The department is conducting more detailed tests at its laboratory in Ames, Iowa, and should have results in four to seven days.

“This inconclusive result does not mean we have found a new case of BSE,” Clifford said, giving the abbreviation for the disease’s formal name, bovine spongiform encephalopathy.

In humans, eating meat products contaminated with mad cow disease has been linked to more than 150 deaths worldwide from variant Creutzfeldt-Jakob Disease, a rare and fatal nerve disease.

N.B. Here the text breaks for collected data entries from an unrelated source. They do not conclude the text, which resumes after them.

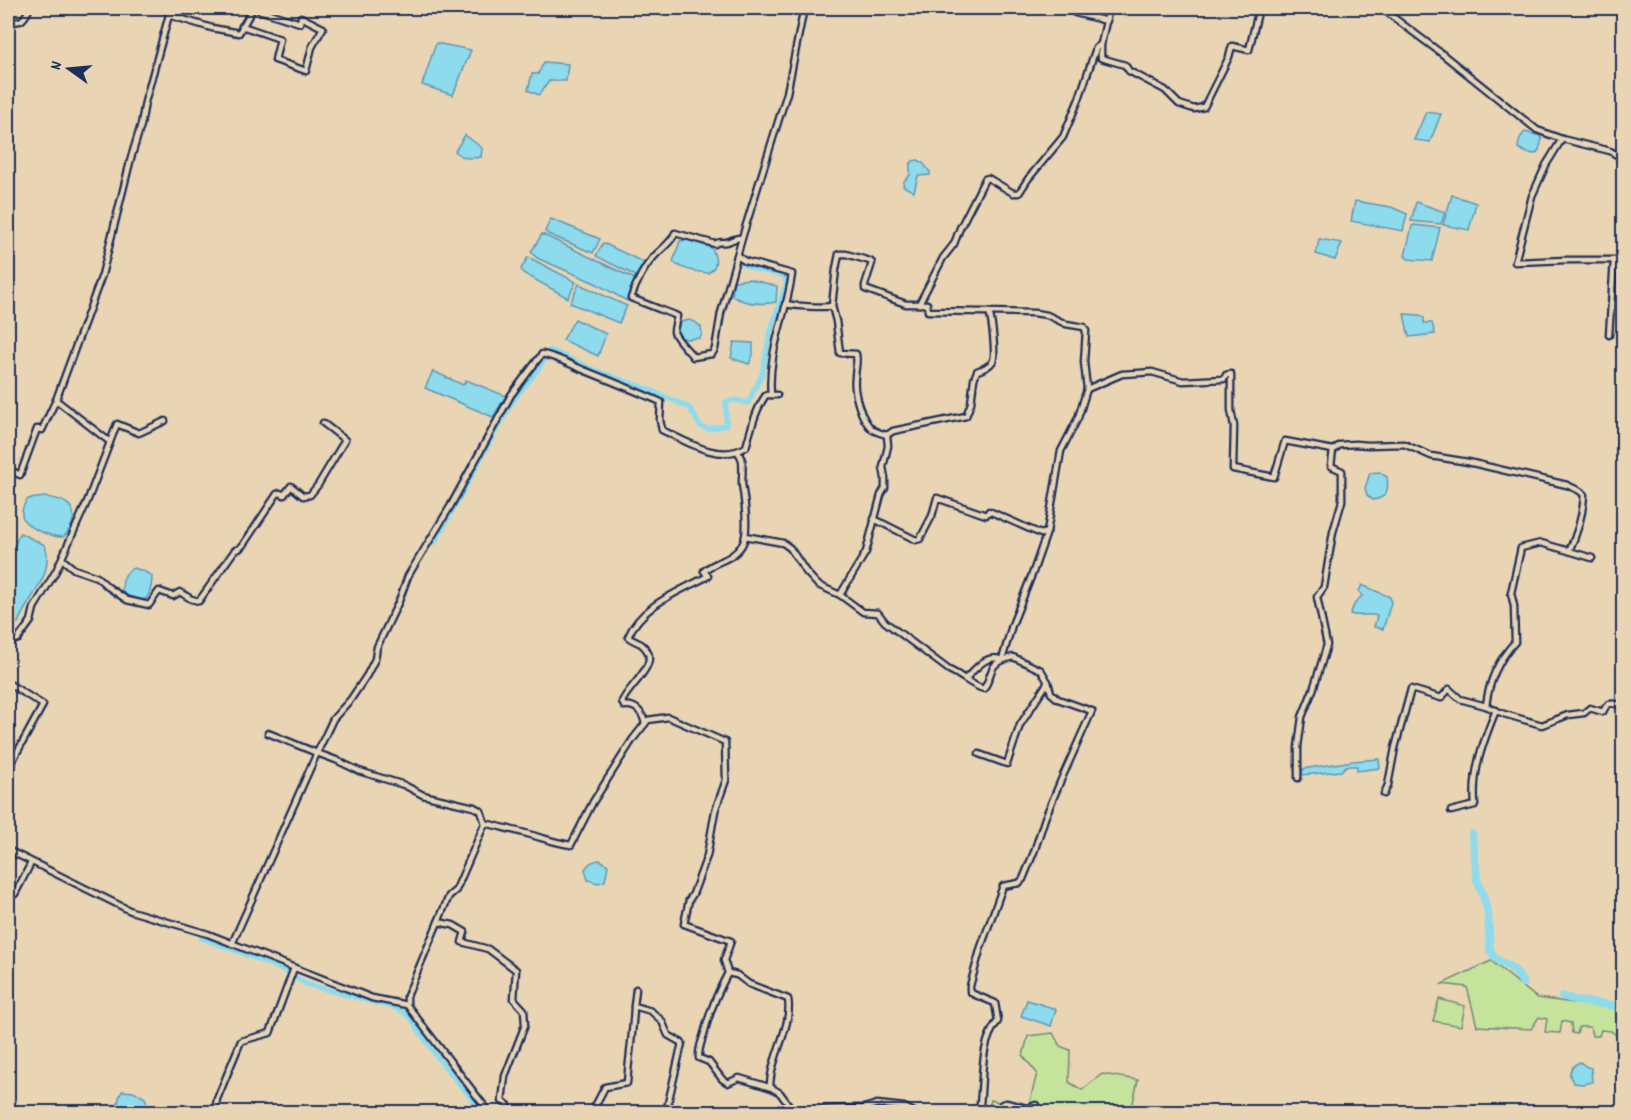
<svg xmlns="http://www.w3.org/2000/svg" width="1631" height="1120" font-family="Dekko,sans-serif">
<rect width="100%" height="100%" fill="#e9d5b3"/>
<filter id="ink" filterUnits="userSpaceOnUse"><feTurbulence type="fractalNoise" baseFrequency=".0167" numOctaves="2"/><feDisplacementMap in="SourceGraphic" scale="12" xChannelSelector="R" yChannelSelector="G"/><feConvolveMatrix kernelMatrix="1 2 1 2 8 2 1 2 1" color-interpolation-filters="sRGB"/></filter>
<g filter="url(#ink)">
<g fill="#c5e39b" stroke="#70897c" stroke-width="1.5">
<path d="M1491 961 1537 998 1618 1009 1623 1021V1041L1611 1031 1601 1030 1599 1036H1592L1590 1027H1579L1577 1034 1572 1033 1571 1023 1562 1021 1560 1033 1545 1032 1547 1019 1539 1017 1531 1029 1477 1026 1467 987 1442 984Z"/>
<path d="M1439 999 1465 1006 1461 1026 1433 1021Z"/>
<path d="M1053 1033 1060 1046 1070 1050 1069 1082 1082 1090 1102 1074 1138 1080 1131 1112H988L991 1100 1028 1109 1037 1073 1023 1056 1028 1036Z"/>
</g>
<g fill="#8ddbed" stroke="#5f96b4" stroke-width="1.5">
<path d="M436 43 471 50 453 95 422 85Z"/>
<path d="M544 62 568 64 566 81H549L539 95 528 90 532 74H538Z"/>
<path d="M1426 112 1441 114 1430 142 1414 140Z"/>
<path d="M1525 132 1540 136 1542 139 1539 150 1536 154 1527 153 1518 148C1519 142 1519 137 1525 132Z"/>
<path d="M465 135 482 148 481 157C471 159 462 159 455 151Z"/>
<path d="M918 160 923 163 930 172V175L918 176 914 192 903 186 904 181 910 175V164L913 161Z"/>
<path d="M1452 195 1476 203 1469 230 1443 225Z"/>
<path d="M1355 201 1391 207 1407 214 1403 231 1351 221Z"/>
<path d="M1416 202 1445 212 1441 224 1411 221Z"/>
<path d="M551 219 600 239 593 253 548 234 545 231Z"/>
<path d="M1414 225 1440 228 1432 261 1408 259 1405 256 1412 226Z"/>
<path d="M542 234 635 279 627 301 595 283 537 258 531 252Z"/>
<path d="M1319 239 1342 243 1335 260 1316 254Z"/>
<path d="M688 240 712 248C716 258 719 266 708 273 695 272 683 270 673 262L680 241Z"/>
<path d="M603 243 645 263 636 276 596 256Z"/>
<path d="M528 257 576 282 568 298 523 273 521 269Z"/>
<path d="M749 279 777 286 776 302C761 305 746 304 732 296L734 281Z"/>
<path d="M579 284 627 306 619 323 570 303Z"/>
<path d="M1404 314 1420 315 1424 318V323H1432L1435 334 1409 337Z"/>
<path d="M575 319 606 334 598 356 563 340Z"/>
<path d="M689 320 695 322 701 327 702 333 700 338 686 339 678 336 677 330 681 322Z"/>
<path d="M734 342 753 343V355L749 364 731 358Z"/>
<path d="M433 371 463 385 466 380 506 396 493 417 425 388Z"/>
<path d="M1379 472 1387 477C1389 490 1387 498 1373 500L1367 495 1365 488 1370 473Z"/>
<path d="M46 497C53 498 60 499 66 503 79 511 73 529 63 537 51 537 21 527 22 513 22 508 25 502 28 499Z"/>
<path d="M20 533 45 545C55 575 28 597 18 623L10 620 8 618V559Z"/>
<path d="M134 568 143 571 152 576C152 585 151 591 147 598 137 603 130 598 122 592 122 582 123 572 134 568Z"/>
<path d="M1362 585 1390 597 1391 603 1383 629 1374 627 1377 616C1365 612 1361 618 1350 614L1355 603 1362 596 1359 591Z"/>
<path d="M1379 759 1380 768 1357 771V766H1346L1341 771 1302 775 1303 769 1353 761Z"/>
<path d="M600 860 608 865 605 881 598 883 588 880 585 869C590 863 591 861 600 860Z"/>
<path d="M1027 1000 1056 1009 1051 1026 1021 1016Z"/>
<path d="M1580 1062 1587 1067 1591 1068 1592 1082 1582 1084 1574 1083 1570 1077C1569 1070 1572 1065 1580 1062Z"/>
<path d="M122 1091 135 1092 145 1098 147 1103 145 1112H122C116 1107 118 1098 122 1091Z"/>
</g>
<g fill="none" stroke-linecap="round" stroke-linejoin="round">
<g stroke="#8ddbed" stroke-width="5">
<path d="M435 542C461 496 485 449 512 403 524 384 541 371 550 350L592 369 646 388 690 408 700 426 708 429 726 425V402L735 400 748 403 762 374 770 333 786 284 785 276 754 269 742 264"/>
<path d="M201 938 247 955 285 971 306 984 396 1008 410 1017 440 1061 472 1099 480 1112"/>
</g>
<g stroke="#8ddbed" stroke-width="8">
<path d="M1472 834 1477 880 1483 895 1488 913 1490 950 1496 959 1507 965 1516 972 1523 983"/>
<path d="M1562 996 1578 1001 1612 1005 1620 1008 1624 1017"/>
</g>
<g stroke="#1b2f5e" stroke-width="9">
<g id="minor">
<path d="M1077 8 1075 13 1107 21"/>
<path d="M1381 8 1441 53 1537 130 1562 139 1610 151 1624 159"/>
<path d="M169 15 212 28 239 33 253 8"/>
<path d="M8 20C23 24 23 20 30 8"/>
<path d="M242 26 280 39 275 60 306 71 312 47 323 28 301 17 300 23 259 10 257 8"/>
<path d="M1101 44V58L1125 65 1129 71 1165 90 1179 104 1194 109 1204 107 1229 57 1232 46 1249 50 1259 8"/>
<path d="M1562 139 1546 165 1532 196 1515 262 1566 260H1614L1609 335"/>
<path d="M742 238C735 237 732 241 726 242 721 243 719 241 715 244L675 233C671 244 659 250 652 259 642 270 636 284 631 298L677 316C676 321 674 328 674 332 675 338 689 351 693 357L712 354 715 349 721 313 742 238 787 93 804 8"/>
<path d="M737 256 745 261 792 274C787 314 767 352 771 395"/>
<path d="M785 304C795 306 823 308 832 306"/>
<path d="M919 304 943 258 954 244 960 228 985 179 988 178 1013 193H1019L1028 179 1063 137 1079 99 1096 48 1101 44 1109 8"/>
<path d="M1087 389 1122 374 1139 373 1152 372 1183 381 1224 379 1226 375 1231 374V410L1234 426 1233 469 1274 477 1285 441 1333 450 1340 445 1355 444 1368 445 1404 444 1431 456 1468 462 1567 485 1580 491 1584 495C1583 514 1577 534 1569 551L1541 543 1521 548 1511 593 1514 606 1515 642C1498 660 1489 680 1486 706"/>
<path d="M56 400 110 442"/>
<path d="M887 435 893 431 966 416 971 403 974 379 977 371C983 369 989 367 993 361 996 353 992 321 989 312"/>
<path d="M8 469 20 475 37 429 42 430 56 400 102 275 131 158 141 125 145 102 169 15 166 8"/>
<path d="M874 519 916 540 920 539 932 516 937 498 986 515 989 511 1041 534 1047 532"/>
<path d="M745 536 783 543 790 548 806 572 818 585 840 595 863 612 878 613 885 622 949 670C961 675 972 686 984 689 995 670 986 664 1013 657L1041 670 1048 682 1051 693 1058 699 1092 711 1061 780 1045 818 1034 852 1023 879 1019 883 1003 886 981 947 970 986V991L973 994 995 1003 998 1021C978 1045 984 1083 979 1112"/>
<path d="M1569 551 1592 558"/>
<path d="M62 559 74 569 97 577 108 587 127 600 149 605 159 591 173 596 180 592 191 599 199 601 235 550 239 549 243 545 277 494 280 493 284 495 291 486 303 496 310 495 318 485 345 440 323 423"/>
<path d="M840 595 866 552 881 495 885 488V478L883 467 888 446 887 435C883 434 877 432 873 430 861 420 853 393 855 377 855 369 858 362 856 354L840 353 836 321 832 306 836 269 839 254H846L870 261 872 263 865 285V289L906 304H927L928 311 1034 313 1047 315 1066 324 1084 327 1086 331 1084 362 1087 389 1078 418 1061 451 1047 532 1033 572 1012 625 1002 660C986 653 976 669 966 678"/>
<path d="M8 643 18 639 31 621 34 608 56 571 87 502 117 424 139 433 165 421"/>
<path d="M8 683 43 705 8 769"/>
<path d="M645 724C643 713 636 704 624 706L622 702C628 685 665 662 641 644 637 642 632 640 628 637 641 605 679 592 708 576L704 571C714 561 732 561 742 545 750 533 744 498 742 484 742 476 743 468 742 460 741 457 740 455 738 452"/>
<path d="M979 754 1007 764 1020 725 1048 682"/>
<path d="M1298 778V747L1302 717 1313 690 1327 645 1317 597 1324 587 1333 532 1342 501V471L1331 466 1333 450"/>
<path d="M1384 794 1388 785 1395 748 1411 689 1441 698 1449 689 1460 699 1486 706 1504 714 1542 725 1568 715 1584 713 1590 708 1603 712C1608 700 1612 704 1624 705"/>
<path d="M1451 811 1475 805C1472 769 1483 743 1496 710"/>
<path d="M485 823C500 827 514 830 528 834 543 838 556 843 571 845L593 802 633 739 648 720 668 717 725 742 726 780 715 811 707 856 693 894 689 900 684 924 731 941 724 960 728 973C717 993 711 1008 705 1030 703 1040 698 1047 699 1058L709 1062 722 1079 728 1083 739 1078 772 1088 780 1093 794 1112"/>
<path d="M8 850 131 911 208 934 372 998 407 1005 489 1112"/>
<path d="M8 896 15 894 31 863"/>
<path d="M438 922 453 925 465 932 462 942 488 949 516 970 514 999 524 1010 525 1025 505 1076 502 1101 508 1105 506 1112"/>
<path d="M232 944 317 753 268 733"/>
<path d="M728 973 737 975 749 984 788 999C793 1026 770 1058 770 1087"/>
<path d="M636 989 634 1006 651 1011 662 1021 668 1035 682 1043 666 1112"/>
<path d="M407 1005V996L449 896 456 890 485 823 481 811 474 807 423 795 404 785 359 771 336 760 317 753 333 719 351 699 367 675 375 659 377 647 399 601 408 576 450 507 511 395 542 354C558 357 571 365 586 371 611 381 636 391 661 402L660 420 662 430C687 442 720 463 746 447 751 430 755 410 766 395H777"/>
<path d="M1002 1104 1006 1103 1027 1108 1036 1105 1034 1112"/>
<path d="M215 1112 217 1099 241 1041 270 1033 294 968"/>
<path d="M592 1112 605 1087 627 1083C629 1057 633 1032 634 1006"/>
<path d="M808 1112 826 1109 864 1108 877 1104 904 1107 914 1112"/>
</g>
</g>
<use href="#minor" stroke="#e9d5b3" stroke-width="4.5"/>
</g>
</g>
<rect width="1631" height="1120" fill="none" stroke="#e9d5b3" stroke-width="30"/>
<rect x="15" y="15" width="1601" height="1090" fill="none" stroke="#1b2f5e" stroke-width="2" filter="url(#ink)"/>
<g transform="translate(69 69) rotate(285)" stroke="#e9d5b3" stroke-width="4.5" paint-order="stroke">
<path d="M0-4.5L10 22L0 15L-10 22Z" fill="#1b2f5e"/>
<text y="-9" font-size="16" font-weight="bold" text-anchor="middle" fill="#1b2f5e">N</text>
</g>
</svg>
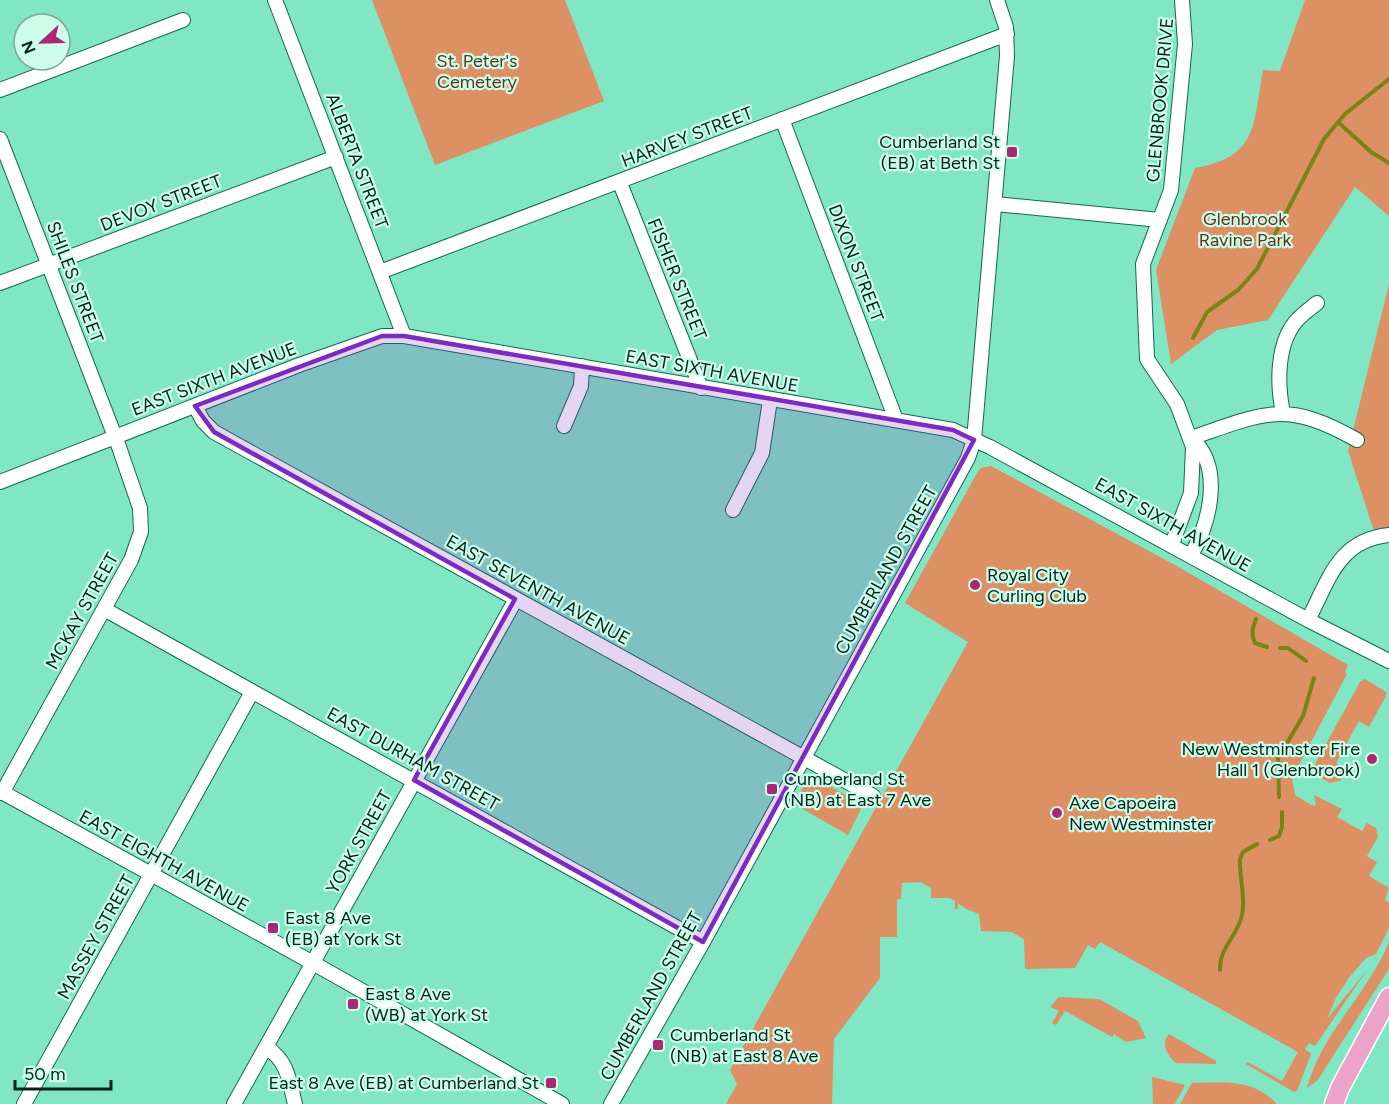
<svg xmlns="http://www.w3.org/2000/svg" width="1389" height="1104" font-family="Figtree,sans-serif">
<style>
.green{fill:#dc9064}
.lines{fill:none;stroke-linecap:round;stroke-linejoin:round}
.stream{stroke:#798415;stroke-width:4}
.minor-casing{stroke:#116952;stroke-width:16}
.major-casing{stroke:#fff;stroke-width:21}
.minor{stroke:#fff;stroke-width:14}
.major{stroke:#eca3c9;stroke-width:18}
.marked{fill:#7b2cbf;fill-opacity:0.2;stroke:#7b2cbf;stroke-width:4.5;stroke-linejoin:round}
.poi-dot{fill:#aa2773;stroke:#cdfcea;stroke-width:2}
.labels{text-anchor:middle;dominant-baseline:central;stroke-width:4.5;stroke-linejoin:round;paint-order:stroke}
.park-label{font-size:18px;fill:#5f3419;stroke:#cdfcea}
.street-label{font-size:18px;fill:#03241b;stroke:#cdfcea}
.poi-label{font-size:18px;fill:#03241b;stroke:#cdfcea;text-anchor:start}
</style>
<rect width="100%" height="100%" fill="#80e6c4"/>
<path class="green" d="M372 0H565L604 101 435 165Z
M1305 0H1389V216L1355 187 1268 320 1217 330 1171 364 1156 270 1195 168C1259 157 1253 124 1263 70L1280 71Z
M1389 284V529L1374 531 1348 451Z
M991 466 1175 565 1348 665 1345 672 1347 674 1292 778 1295 795 1313 806 1316 805 1314 795 1342 809 1337 817 1362 831 1367 823 1376 828 1378 837 1367 856 1377 862 1369 876 1389 888 1385 900 1389 903V928L1376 954 1366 958 1348 979 1336 998 1327 1019 1367 970 1315 1046 1309 1043 1305 1049 1311 1054 1297 1091 1294 1092 1246 1064 1248 1062 1282 1081 1298 1052 1100 942 1095 949 1088 945 1075 968 1025 969 1024 939 1011 932 981 931 979 914 966 909 958 903V909H955V901L950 898H931V888L921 882 902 883 901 899H897V937H880V978L834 1039 832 1104H726L737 1084 730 1070 968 642 905 603 977 473 981 468Z
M1365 679 1386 692V696L1369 727 1359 721 1336 763 1347 770 1340 781 1330 783 1314 774V766L1360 682Z
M814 777 863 805 848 835 794 804 808 778Z
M1389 942V969L1317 1081 1307 1088C1321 1033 1368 994 1389 942Z
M1059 997 1099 999 1138 1021 1146 1038 1126 1042 1114 1034 1112 1037 1065 1011 1056 1025 1052 1023 1059 1011 1050 1007Z
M1169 1034 1216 1061V1064L1176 1063C1167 1055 1160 1044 1169 1034Z
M1152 1077 1185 1085 1175 1104H1153Z
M1192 1083C1225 1083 1252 1078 1277 1104H1180Z"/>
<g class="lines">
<path class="stream" d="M1338 122 1371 152 1389 163
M1193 338 1207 312 1238 290 1257 269 1324 139 1345 114 1389 79
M1256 619C1252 629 1251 634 1255 643L1267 647
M1280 648H1288L1306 661
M1279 797 1278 758 1303 716 1314 678
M1270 840 1279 836 1282 827V812
M1220 970C1219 947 1238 936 1242 915 1246 897 1239 877 1240 859L1243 852 1257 844"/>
<g class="minor-casing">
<path id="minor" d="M275 0 404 336
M0 90 183 20
M782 119 896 420
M0 139 119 447 140 508 141 532 131 560 2 793
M620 183 701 388
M995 204 1160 220
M380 272 1007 34
M0 283 336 157
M195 406 203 421 214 432 873 796
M1283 413C1277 384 1276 341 1299 318 1304 313 1311 308 1317 303
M564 426 581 386 582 366
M1191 438C1264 413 1285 399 1357 440
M1191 438C1224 466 1210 523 1191 555
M0 482 299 365 382 336H404L953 430 990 447 1308 620 1389 661
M733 510 762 453 770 400
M1172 544 1191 493 1193 447 1177 404 1147 359 1143 264 1171 190 1185 44 1182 0
M104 609 703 942
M1308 620C1329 580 1338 540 1389 535
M0 791 313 963 562 1104
M266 1047C288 1061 289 1080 295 1104
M24 1104 252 692
M234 1104 516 599
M611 1104 703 942 968 458 974 440 1007 56 1006 27 997 0"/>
</g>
<g class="major-casing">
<path id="major" d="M1334 1104 1340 1088 1389 997"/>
</g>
<use href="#minor" class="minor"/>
<use href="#major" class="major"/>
</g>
<path class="marked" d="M382 336H404L953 430 974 440 703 942 414 780 515 599 214 432 195 406Z"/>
<g class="poi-dot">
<rect x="1006" y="146" width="12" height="12" rx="3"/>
<circle cx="975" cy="585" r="6"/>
<circle cx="1372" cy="759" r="6"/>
<rect x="766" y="783" width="12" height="12" rx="3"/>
<circle cx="1057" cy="813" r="6"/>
<rect x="267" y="922" width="12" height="12" rx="3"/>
<rect x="347" y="998" width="12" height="12" rx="3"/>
<rect x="652" y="1039" width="12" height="12" rx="3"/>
<rect x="545" y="1077" width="12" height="12" rx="3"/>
</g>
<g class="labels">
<g class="park-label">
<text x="477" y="61">St. Peter's<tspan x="477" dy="21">Cemetery</tspan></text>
<text x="1245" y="219">Glenbrook<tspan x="1245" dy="21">Ravine Park</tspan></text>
</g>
<g class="street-label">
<text transform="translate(1160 100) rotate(-85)">GLENBROOK DRIVE</text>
<text transform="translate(687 137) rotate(-21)">HARVEY STREET</text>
<text transform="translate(357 161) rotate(69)">ALBERTA STREET</text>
<text transform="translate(161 203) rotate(-21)">DEVOY STREET</text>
<text transform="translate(856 263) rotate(69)">DIXON STREET</text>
<text transform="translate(677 279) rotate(68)">FISHER STREET</text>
<text transform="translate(75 282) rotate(69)">SHILES STREET</text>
<text transform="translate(712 371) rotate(10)">EAST SIXTH AVENUE</text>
<text transform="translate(214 379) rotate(-21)">EAST SIXTH AVENUE</text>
<text transform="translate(1173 525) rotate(29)">EAST SIXTH AVENUE</text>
<text transform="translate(886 570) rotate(-61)">CUMBERLAND STREET</text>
<text transform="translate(538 590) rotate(29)">EAST SEVENTH AVENUE</text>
<text transform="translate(82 611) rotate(-61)">MCKAY STREET</text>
<text transform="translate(413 759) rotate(29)">EAST DURHAM STREET</text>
<text transform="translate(359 842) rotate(-61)">YORK STREET</text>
<text transform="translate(164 861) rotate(29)">EAST EIGHTH AVENUE</text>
<text transform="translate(96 937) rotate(-61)">MASSEY STREET</text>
<text transform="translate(651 996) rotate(-61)">CUMBERLAND STREET</text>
</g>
<g class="poi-label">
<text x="1000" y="142" text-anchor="end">Cumberland St<tspan x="1000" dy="21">(EB) at Beth St</tspan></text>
<text x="987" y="575">Royal City<tspan x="987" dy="21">Curling Club</tspan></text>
<text x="1360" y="749" text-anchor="end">New Westminster Fire<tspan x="1360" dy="21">Hall 1 (Glenbrook)</tspan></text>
<text x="784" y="779">Cumberland St<tspan x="784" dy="21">(NB) at East 7 Ave</tspan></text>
<text x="1069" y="803">Axe Capoeira<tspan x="1069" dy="21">New Westminster</tspan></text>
<text x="285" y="918">East 8 Ave<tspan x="285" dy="21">(EB) at York St</tspan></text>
<text x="365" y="994">East 8 Ave<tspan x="365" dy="21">(WB) at York St</tspan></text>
<text x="670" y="1035">Cumberland St<tspan x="670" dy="21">(NB) at East 8 Ave</tspan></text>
<text x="539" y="1083" text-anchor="end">East 8 Ave (EB) at Cumberland St</text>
</g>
</g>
<g transform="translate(42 42) rotate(248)"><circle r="28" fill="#cdfcea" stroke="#7ca697" stroke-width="1.5"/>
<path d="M0-4.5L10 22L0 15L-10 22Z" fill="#aa2773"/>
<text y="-9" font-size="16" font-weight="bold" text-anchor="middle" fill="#03241b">N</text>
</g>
<path d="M15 1080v9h96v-9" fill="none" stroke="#03241b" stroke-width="3"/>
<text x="24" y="1080" font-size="18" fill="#03241b" stroke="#cdfcea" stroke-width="4.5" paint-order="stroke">50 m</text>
</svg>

A majority of the deaths were in Britain, where there was an outbreak of mad cow disease that started in the mid-1980s. There was one case confirmed in the United States, although the federal Centers for Disease Control believes the person got the disease while in the United Kingdom.

No one is known to have contracted the disease inside the United States.

U.S. government investigators have found two cases of mad cow disease. The first was in December 2003 in a Canadian-born cow in Washington state. The second was last June in a cow that was born and raised in Texas.

In response to the first case, the Agriculture Department increased its level of testing for the disease. As of Friday, 644,603 of the nation’s estimated 95 million head of cattle had been tested.

The United States has had three cases in which “inconclusive” results turned out to be negative. Two of those times were in 2004, and the third was in 2005.